Data records:
'''
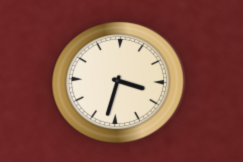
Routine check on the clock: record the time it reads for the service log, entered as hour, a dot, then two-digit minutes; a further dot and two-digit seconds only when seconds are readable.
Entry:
3.32
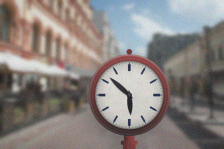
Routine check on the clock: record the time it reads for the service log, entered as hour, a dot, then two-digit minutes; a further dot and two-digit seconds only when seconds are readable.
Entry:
5.52
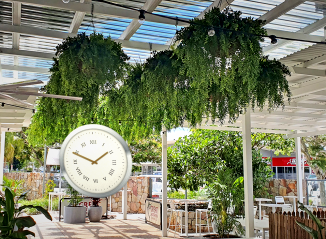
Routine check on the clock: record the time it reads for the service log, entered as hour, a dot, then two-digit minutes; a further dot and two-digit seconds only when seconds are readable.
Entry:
1.49
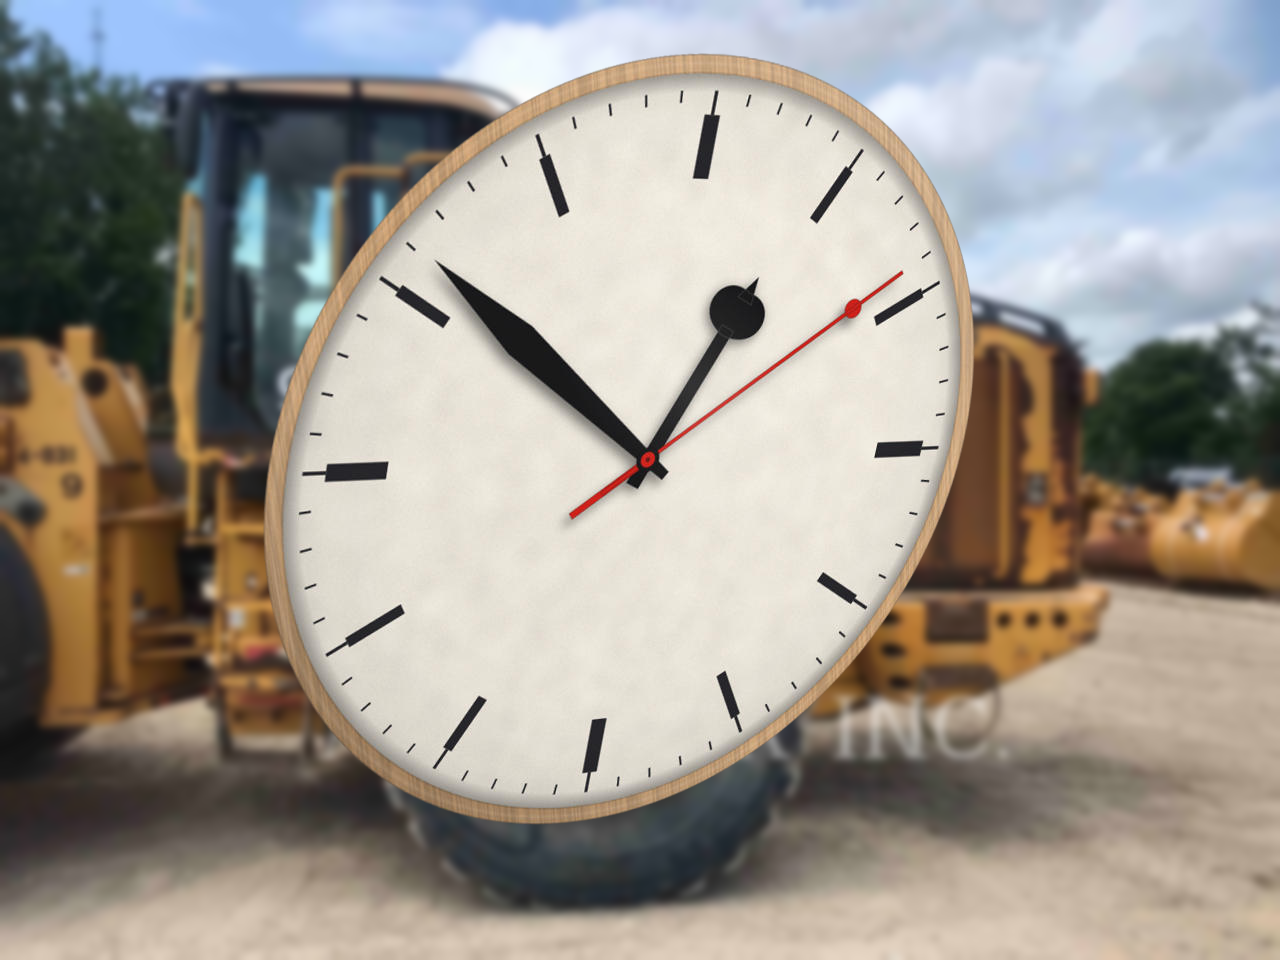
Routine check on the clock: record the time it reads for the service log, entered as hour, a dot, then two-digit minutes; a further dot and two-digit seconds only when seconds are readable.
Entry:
12.51.09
'''
▶ [DIRECTIVE]: Reproduce the material with "service log" changed to "maintenance record" wherever it occurs, keeping everything else the same. Omit the pictures from your answer.

▶ [SOLUTION TO THE PROBLEM]:
Routine check on the clock: record the time it reads for the maintenance record, entered as hour, a dot, then two-digit minutes; a further dot and two-digit seconds only when seconds are readable.
Entry:
3.32
Routine check on the clock: record the time it reads for the maintenance record, entered as hour, a dot, then two-digit minutes; a further dot and two-digit seconds only when seconds are readable.
Entry:
5.52
Routine check on the clock: record the time it reads for the maintenance record, entered as hour, a dot, then two-digit minutes; a further dot and two-digit seconds only when seconds are readable.
Entry:
1.49
Routine check on the clock: record the time it reads for the maintenance record, entered as hour, a dot, then two-digit minutes; a further dot and two-digit seconds only when seconds are readable.
Entry:
12.51.09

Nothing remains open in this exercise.